Une fracture médiatique témoin des besoins d’identification des lecteurs, alors que l’opinion publique doute de plus en plus des bienfaits d’une mondialisation libérale qui provoque une destruction des cadres de référence et des structures d’encadrement (partis, syndicats, Eglises, éducation populaire…), renforçant l’anomie et le sentiment de déracinement.
 

Qui peut le mieux porter la lutte contre le populisme numérique?
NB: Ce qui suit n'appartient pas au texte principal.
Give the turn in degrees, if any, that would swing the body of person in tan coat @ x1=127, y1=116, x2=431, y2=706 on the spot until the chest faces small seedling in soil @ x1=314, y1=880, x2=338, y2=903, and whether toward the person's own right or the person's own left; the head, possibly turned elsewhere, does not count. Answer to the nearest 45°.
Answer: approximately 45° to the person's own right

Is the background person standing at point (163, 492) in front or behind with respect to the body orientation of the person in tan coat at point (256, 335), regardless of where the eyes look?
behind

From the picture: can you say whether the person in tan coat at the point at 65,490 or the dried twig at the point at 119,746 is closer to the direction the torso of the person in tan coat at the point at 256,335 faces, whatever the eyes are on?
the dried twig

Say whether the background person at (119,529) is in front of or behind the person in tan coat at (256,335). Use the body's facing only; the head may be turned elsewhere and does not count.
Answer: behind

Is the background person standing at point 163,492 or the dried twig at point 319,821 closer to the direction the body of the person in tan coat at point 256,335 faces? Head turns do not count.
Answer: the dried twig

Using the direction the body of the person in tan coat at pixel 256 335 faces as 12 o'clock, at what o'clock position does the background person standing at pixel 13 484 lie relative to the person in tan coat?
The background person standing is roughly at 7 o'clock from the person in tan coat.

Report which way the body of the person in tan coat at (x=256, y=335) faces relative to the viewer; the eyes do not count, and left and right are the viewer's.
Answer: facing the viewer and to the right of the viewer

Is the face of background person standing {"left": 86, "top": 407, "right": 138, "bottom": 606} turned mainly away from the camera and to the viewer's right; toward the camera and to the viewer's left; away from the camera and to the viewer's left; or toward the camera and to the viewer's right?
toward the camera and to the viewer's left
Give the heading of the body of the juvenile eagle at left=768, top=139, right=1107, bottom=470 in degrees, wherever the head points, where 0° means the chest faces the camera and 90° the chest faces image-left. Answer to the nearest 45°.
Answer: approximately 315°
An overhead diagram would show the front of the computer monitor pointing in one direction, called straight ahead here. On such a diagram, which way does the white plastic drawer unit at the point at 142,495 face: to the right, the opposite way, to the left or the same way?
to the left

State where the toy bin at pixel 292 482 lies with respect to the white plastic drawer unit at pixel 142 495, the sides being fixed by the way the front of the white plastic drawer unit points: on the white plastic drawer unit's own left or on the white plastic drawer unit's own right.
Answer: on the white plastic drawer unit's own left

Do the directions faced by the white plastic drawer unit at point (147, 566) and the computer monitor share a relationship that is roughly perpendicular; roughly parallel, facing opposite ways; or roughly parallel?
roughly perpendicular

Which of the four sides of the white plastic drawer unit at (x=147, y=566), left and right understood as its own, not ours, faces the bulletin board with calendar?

Nous sommes entrés dans un univers où domine ce que Pascal Perrineau qualifie de « confiance pour l’en-bas et défiance pour l’en-haut », précisant : « il y a une confiance pour ce qui est proche (…) et considéré comme identique, et une  défiance pour ce qui paraît lointain ». Ce qui peut être rapproché du « capital d’autochtonie » dont parle le géopolitologue Christophe Guilluy, soit un retour au local, une démondialisation économique, sociale, politique, un retour au quartier ou au « village » (mesure d’un « small is beautifull » auquel bon nombre de citoyens adhèrent dorénavant) : « Les classes populaires retrouvent un environnement social et culturel, un capital d’autochtonie susceptible de redéfinir un rapport de force avec les classes dominantes ». Pour Guilluy, « la question universelle du village raconte, à l’heure de la mondialisation, la nécessité pour les plus modestes, de préserver un capital social et culturel à l’heure où l’État ne protège plus ». Ce capital d’autochtonie peut être défini comme « l’ensemble des ressources symboliques ou sociales, s’opposant au capital économique ou culturel est constitué notamment d’une notoriété acquise et entretenue sur un territoire singulier (selon des sociologues comme Nicolas Renahy ou encore Jean-Yves Rétière). Adossé au sentiment de l’enracinement local, ce capital a longtemps aidé à une participation à la vie publique et une insertion dans l’économie locale des couches populaires. 
 
Cette notion de « capital d’autochtonie » peut être appliquée au travail médiatique et rapprochée des pratiques de la presse de proximité. Le succès d’un quotidien comme le Parisien (12 journalistes pour 4 ou 5 pages quotidiennes en Seine-Saint-Denis, plus de 100 pour l’ensemble de l’Île-de-France), comme celui de la presse quotidienne régionale, est notamment fondé sur les journalistes « localiers », implantés dans les territoires sur lesquels ils travaillent, et sur l’information de proximité. De là naît la confiance : un sentiment de proximité, entre journaliste et lecteur. On peut étendre le propos aux « médias d’information sociale de proximité » (tels que reconnus par le ministère de la Culture et de la communication depuis 2016), en particulier dans les « quartiers prioritaires » : Bondy blog, Borny buzz (Metz), Trappy blog, Radio HDR (Rouen) et autres Kaïna Tv (Montpellier)…  Ces médias permettent une appropriation de la parole par les citoyens (le plus souvent jeunes et éloignés des médias), susceptible de les faire passer d’utilisateurs patentés des réseaux sociaux en producteurs de contenus presse prenant conscience des difficultés et implications du travail médiatique et du débat « citoyen », de les faire participer à la vie locale et mieux connaître leur environnement. Surtout, ils permettent à des citoyens le plus souvent issus des couches populaires, de renouer avec  la presse alors qu’elle ne s’adresse plus à eux. 
 
Ces médias, dont certains poursuivent le mouvement des radios libres des années 1980 ou de la presse « fanzine » des années 70, portent bien les semences d’un récit alternatif sur la France, notamment celle des périphéries, contournant les écueils du populisme numérique des réseaux sociaux et compensant l’élitisme de la presse. Ils sont bien constitutifs d’un véritable « capital d’autochtonie », capable d’outiller les exclus de la parole médiatique.